* YOUR INSTRUCTIONS:
Swap "Rosemead" for "Pasadena" wherever it occurs in all the records below, and write out every line again with nothing else changed. Leave the pictures out of your answer.

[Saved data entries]
Start of Block

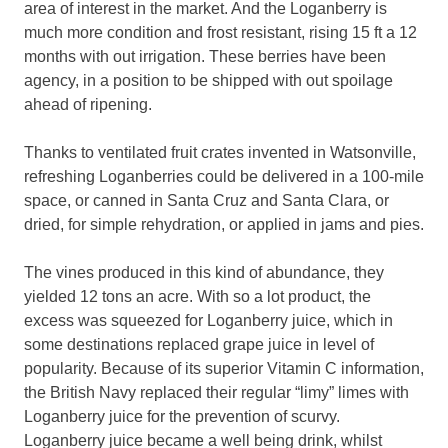
area of interest in the market. And the Loganberry is
much more condition and frost resistant, rising 15 ft a 12
months with out irrigation. These berries have been
agency, in a position to be shipped with out spoilage
ahead of ripening.
Thanks to ventilated fruit crates invented in Watsonville,
refreshing Loganberries could be delivered in a 100-mile
space, or canned in Santa Cruz and Santa Clara, or
dried, for simple rehydration, or applied in jams and pies.
The vines produced in this kind of abundance, they
yielded 12 tons an acre. With so a lot product, the
excess was squeezed for Loganberry juice, which in
some destinations replaced grape juice in level of
popularity. Because of its superior Vitamin C information,
the British Navy replaced their regular “limy” limes with
Loganberry juice for the prevention of scurvy.
Loganberry juice became a well being drink, whilst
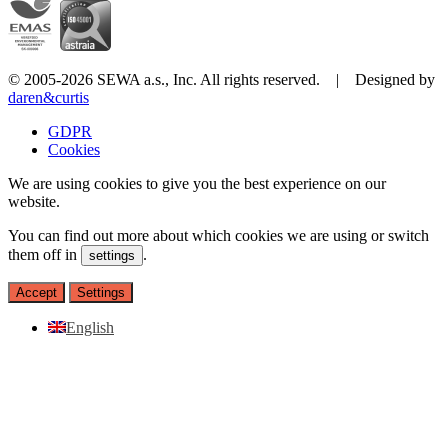
© 2005-2026 SEWA a.s., Inc. All rights reserved. | Designed by
daren&curtis
GDPR
Cookies
We are using cookies to give you the best experience on our
website.
You can find out more about which cookies we are using or switch
them off in
.
settings
Accept
Settings
English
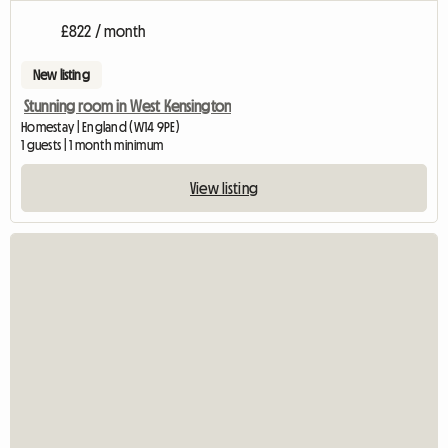
£822 / month
New listing
Stunning room in West Kensington
Homestay | England (W14 9PE)
1 guests | 1 month minimum
View listing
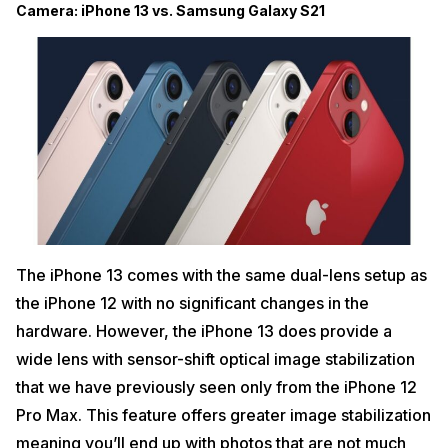
Camera: iPhone 13 vs. Samsung Galaxy S21
The iPhone 13 comes with the same dual-lens setup as
the iPhone 12 with no significant changes in the
hardware. However, the iPhone 13 does provide a
wide lens with sensor-shift optical image stabilization
that we have previously seen only from the iPhone 12
Pro Max. This feature offers greater image stabilization
meaning you’ll end up with photos that are not much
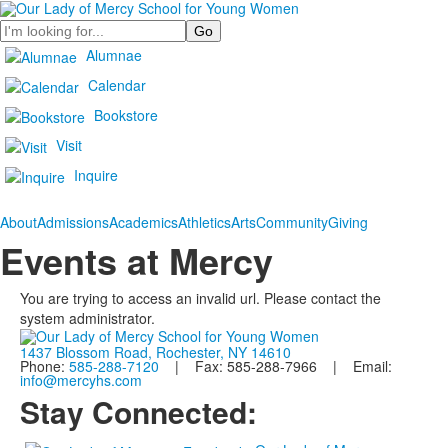
Search
Alumnae
Calendar
Bookstore
Visit
Inquire
About
Admissions
Academics
Athletics
Arts
Community
Giving
Events at Mercy
You are trying to access an invalid url. Please contact the
system administrator.
1437 Blossom Road, Rochester, NY 14610
Phone:
585-288-7120
| Fax: 585-288-7966 | Email:
info@mercyhs.com
Stay Connected:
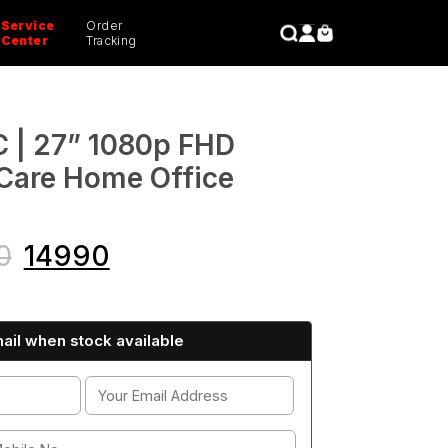
Service
Order
CLOSE
Center
Tracking
| 27” 1080p FHD
Care Home Office
0
14990
ail when stock available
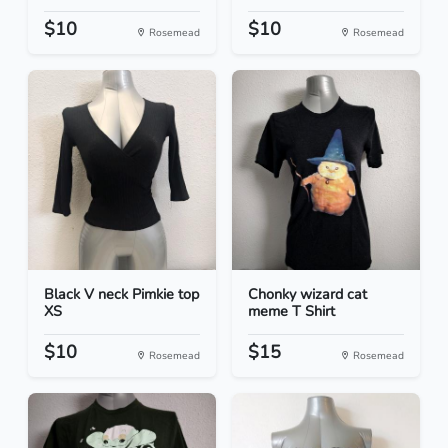
$10
$10
Rosemead
Rosemead
Black V neck Pimkie top
Chonky wizard cat
XS
meme T Shirt
$10
$15
Rosemead
Rosemead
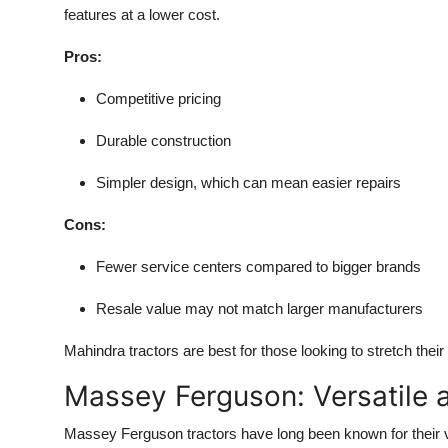
features at a lower cost.
Pros:
Competitive pricing
Durable construction
Simpler design, which can mean easier repairs
Cons:
Fewer service centers compared to bigger brands
Resale value may not match larger manufacturers
Mahindra tractors are best for those looking to stretch their
Massey Ferguson: Versatile a
Massey Ferguson tractors have long been known for their 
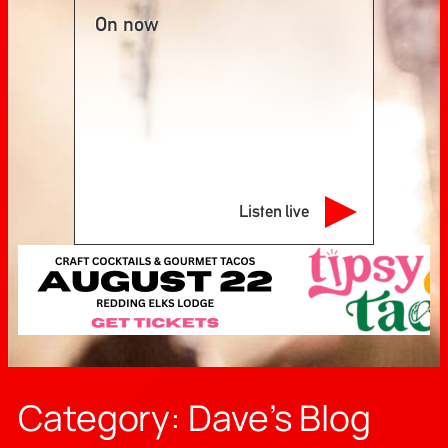
On now
Listen live
Category:
Dave’s Blog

End of Block

* TASK RESULT:
area of interest in the market. And the Loganberry is
much more condition and frost resistant, rising 15 ft a 12
months with out irrigation. These berries have been
agency, in a position to be shipped with out spoilage
ahead of ripening.
Thanks to ventilated fruit crates invented in Watsonville,
refreshing Loganberries could be delivered in a 100-mile
space, or canned in Santa Cruz and Santa Clara, or
dried, for simple rehydration, or applied in jams and pies.
The vines produced in this kind of abundance, they
yielded 12 tons an acre. With so a lot product, the
excess was squeezed for Loganberry juice, which in
some destinations replaced grape juice in level of
popularity. Because of its superior Vitamin C information,
the British Navy replaced their regular “limy” limes with
Loganberry juice for the prevention of scurvy.
Loganberry juice became a well being drink, whilst
© 2005-2026 SEWA a.s., Inc. All rights reserved. | Designed by
daren&curtis
GDPR
Cookies
We are using cookies to give you the best experience on our
website.
You can find out more about which cookies we are using or switch
them off in
.
settings
Accept
Settings
English
£822 / month
New listing
Stunning room in West Kensington
Homestay | England (W14 9PE)
1 guests | 1 month minimum
View listing
Camera: iPhone 13 vs. Samsung Galaxy S21
The iPhone 13 comes with the same dual-lens setup as
the iPhone 12 with no significant changes in the
hardware. However, the iPhone 13 does provide a
wide lens with sensor-shift optical image stabilization
that we have previously seen only from the iPhone 12
Pro Max. This feature offers greater image stabilization
meaning you’ll end up with photos that are not much
Search
Alumnae
Calendar
Bookstore
Visit
Inquire
About
Admissions
Academics
Athletics
Arts
Community
Giving
Events at Mercy
You are trying to access an invalid url. Please contact the
system administrator.
1437 Blossom Road, Rochester, NY 14610
Phone:
585-288-7120
| Fax: 585-288-7966 | Email:
info@mercyhs.com
Stay Connected:
Service
Order
CLOSE
Center
Tracking
| 27” 1080p FHD
Care Home Office
0
14990
ail when stock available
$10
$10
Pasadena
Pasadena
Black V neck Pimkie top
Chonky wizard cat
XS
meme T Shirt
$10
$15
Pasadena
Pasadena
features at a lower cost.
Pros:
Competitive pricing
Durable construction
Simpler design, which can mean easier repairs
Cons:
Fewer service centers compared to bigger brands
Resale value may not match larger manufacturers
Mahindra tractors are best for those looking to stretch their
Massey Ferguson: Versatile a
Massey Ferguson tractors have long been known for their 
On now
Listen live
Category:
Dave’s Blog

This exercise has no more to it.